RUDI CAPPELLATI

Rudi Cappellati nasce a Pieve di Soligo il 3 novembre 1970. La passione per il mondo dei motori nasce in lui grazie al papà, che lo portava lungo le prove speciali dei rally e delle gare in salita della zona fin da piccolo. La voglia di velocità non poteva che aumentare avendo un cugino impegnato nei rally, quindi nel novembre del 1999 decise di provare a mettersi in gioco. Acquista un kart e comincia la sua avventura nelle piste del triveneto. Per 10 anni partecipa a svariate gare, porta a casa delle belle vittorie, svariati podi ma anche qualche amaro ritiro. Lasciato il kart, debutta nei Formula Driver nel 2009. Alla prima gara vinse, da lì la decisione di partecipare ad almeno tre eventi (il regolamento prevedeva di partecipare ad almeno tre gare su sei per ottenere i punteggi in gara). Al termine della stagione termina terzo di classe a pochi punti dal secondo classificato, posizione ottenuta pur non partecipando a tutte le gare a causa del budget limitato. Sempre nel 2009 debutta nel mondo rallistico partecipando al primo di una lunga serie di Prealpi Master Show. Rally di casa per Rudi quindi, ma non particolarmente fortunato. Navigato dal grande Francesco Maggiolino termina la sua prima esperienza poco dopo la metà della prima prova speciale.

Il 2010 lo vede impegnato in qualche gara spot di kart, una gara di Driver su asfalto in classe A5 e una su terra classe 1400, in questo caso la posizione in classifica risulta buona, terzo di classe. Questo è per Rudi un anno speciale, oltre a conquistare un quarto posto di classe FA5 a bordo di una Peugeot 106 della Chronos Competition al Prealpi Master Show, in coppia con PierPaolo Forner, diventa papà per la prima volta. Nasce infatti Matilde.

Nel 2011 affronta gare spot nel kart, la partecipazione in coppia con Natascia Freschi al Rally del Bellunese caratterizzato però da una uscita di strada alla prima Ps, facendogli conquistare la poco ambita maglia nera di classe e assoluta. A fine anno l’immancabile partecipazione al Prealpi Master Show con un auto più performante, la Renault Clio FN3 della Chronos Competition. Navigato dall’amico PierPaolo conduce una gara sempre all’attacco, ma questa volta a tradirlo è la rottura di un semiasse.
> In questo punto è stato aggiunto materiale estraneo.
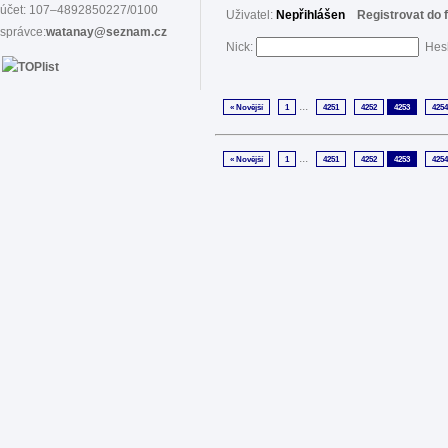
účet: 107–4892850227/0100
Uživatel:
Nepřihlášen
Registrovat do 
správce:
watanay@seznam.cz
Nick:
Hes
...
« Novější
1
4251
4252
4253
4254
...
« Novější
1
4251
4252
4253
4254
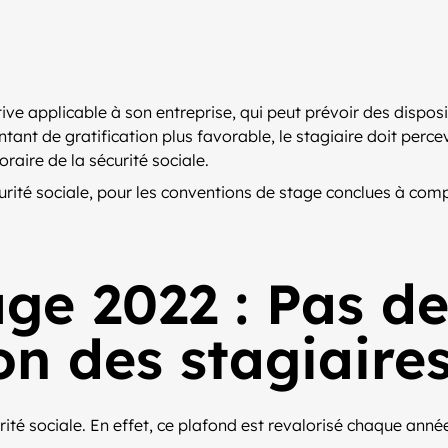
ctive applicable à son entreprise, qui peut prévoir des dispo
nt de gratification plus favorable, le stagiaire doit percev
aire de la sécurité sociale.
urité sociale, pour les conventions de stage conclues à com
age 2022 : Pas de
ion des stagiaire
urité sociale. En effet, ce plafond est revalorisé chaque ann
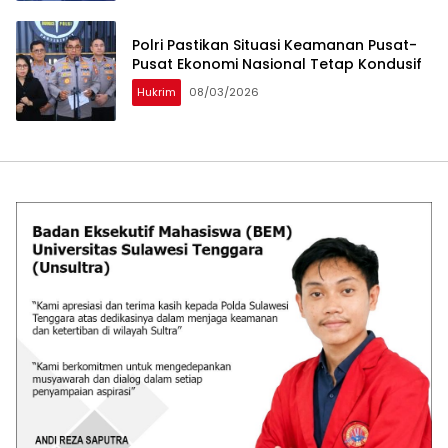
Polri Pastikan Situasi Keamanan Pusat-
Pusat Ekonomi Nasional Tetap Kondusif
Hukrim
08/03/2026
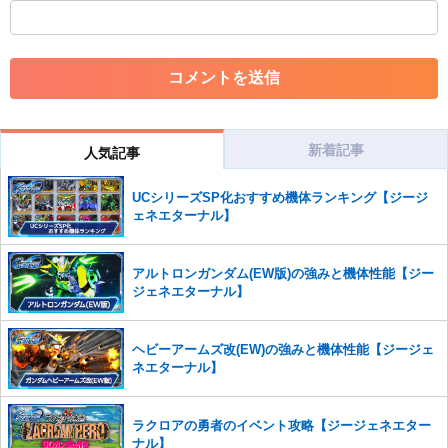
コメントの削除につきましては下記フォームより申請をいた
だけますでしょうか。
コメントの削除を申請する
※投稿内容を確認後、順次対応さ
せていただきます。ご了承ください。
※一度削除したコメントは復元ができませんのでご注意くだ
さい。
新着記事
人気記事
また、過度な利用規約の違反や、弊社に損害の及ぶ内容の書き込みがあ
UCシリーズSP化おすすめ機体ランキング【ジージ
った場合は、法的措置をとらせていただく場合もございますので、あら
ェネエターナル】
かじめご理解くださいませ。
アルトロンガンダム(EW版)の強みと機体性能【ジー
ジェネエターナル】
ヘビーアームズ改(EW)の強みと機体性能【ジージェ
ネエターナル】
ラクロアの勇者のイベント攻略【ジージェネエター
ナル】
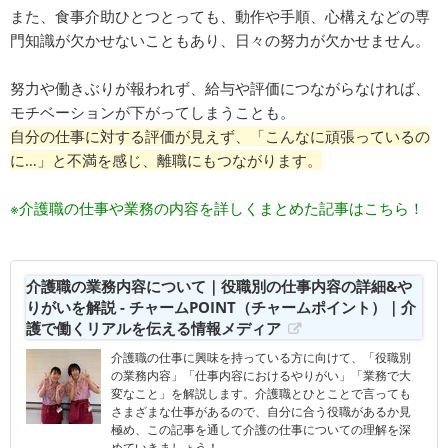
また、食事介助ひとつとっても、動作や手順、心構えなどの専
門知識が欠かせないこともあり、日々の努力が欠かせません。
努力や働きぶりが報われず、給与や評価につながらなければ、
モチベーションが下がってしまうことも。
自分の仕事に対する評価が見えず、「こんなに頑張っているの
に…」と不満を感じ、離職にもつながります。
※介護職の仕事や業務の内容を詳しくまとめた記事はこちら！
介護職の業務内容について｜役職別の仕事内容の詳細&や
りがいを解説 - チャームPOINT（チャームポイント）｜介
護で働くリアルを伝える情報メディア
介護職の仕事に興味を持っている方に向けて、「役職別
の業務内容」「仕事内容におけるやりがい」「業務で大
変なこと」を解説します。介護職とひとことで言っても
さまざまな仕事があるので、自分に合う役職があるか見
極め、この記事を通して介護の仕事についての理解を深
めていきましょう！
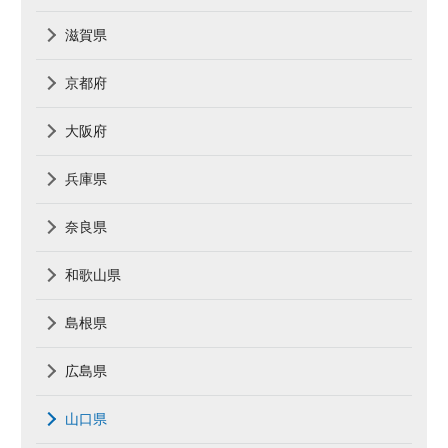
滋賀県
京都府
大阪府
兵庫県
奈良県
和歌山県
島根県
広島県
山口県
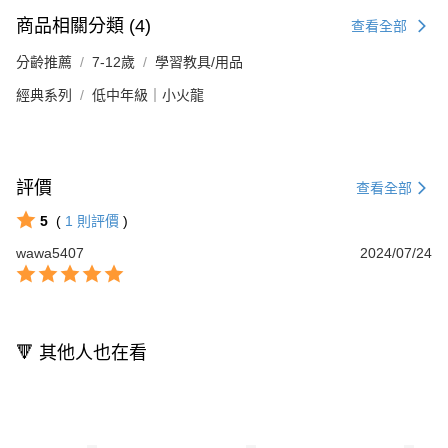
商品相關分類 (4)
查看全部
分齡推薦
7-12歲
學習教具/用品
經典系列
低中年級｜小火龍
評價
查看全部
5
(
1
則評價
)
wawa5407
2024/07/24
🔻 其他人也在看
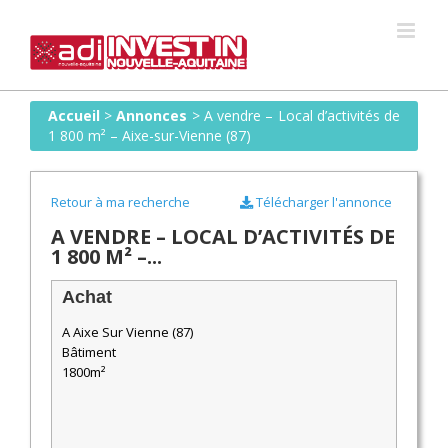
Skip
to
content
Accueil
>
Annonces
>
A vendre – Local d’activités de
1 800 m² – Aixe-sur-Vienne (87)
Retour à ma recherche
Télécharger l'annonce
A VENDRE – LOCAL D’ACTIVITÉS DE
1 800 M² –...
Achat
A Aixe Sur Vienne (87)
Bâtiment
1800m²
Il 2012 Rudi riesce ad avere budget sufficiente per partecipare a due rally. Al Bellunese con un auto della scuderia Julli, in coppia con Giorgia Tullio, termina in terza posizione classe FA5, mentre al Prealpi Master Show con una Peugeot 205 FA5 della torinese Dream Rally Team di Roberto Crovella, sempre navigato da Giorgia Tullio, ottiene quello che finora è il suo miglior risultato, secondo di classe.

Nel 2013 una sola gara, il Prealpi Master Show, quarto di classe FA5 con Alberto Lovato.

Il 2014 vede un nuovo esordio per Rudi, l’autocross. Alla gara di San Vito del Tagliamento, con un proto 2 wd, auto non facile da guidare, si piazza in nona posizione. Alla seconda gara, a Gonars con una Peugeot 205, dopo una ottima prima manche, alza bandiera bianca per problemi tecnici alla vettura ed è costretto al ritiro. Nel kart partecipa in classe 100 cc ad una gara nel Circuito di Gaiarine (TV) dove conquista un bel quarto posto. Ritornato ai rally partecipa al Ronde Città del Palladio con una Peugeot 106 A6 con alle note la giovane Jenny Maddalozzo, nono di classe. Termina la stagione con l’immancabile Prealpi Master Show a bordo della performante Peugeot 106 A6 della scuderia Julli. Navigato da Natascia Freschi si presenta al rally carico e motivato, ma dopo una prima prova speciale condotta in maniera ottimale, deve rinunciare ad ogni sogno di gloria a causa di una uscita di strada. Molta l’amarezza per l’equipaggio.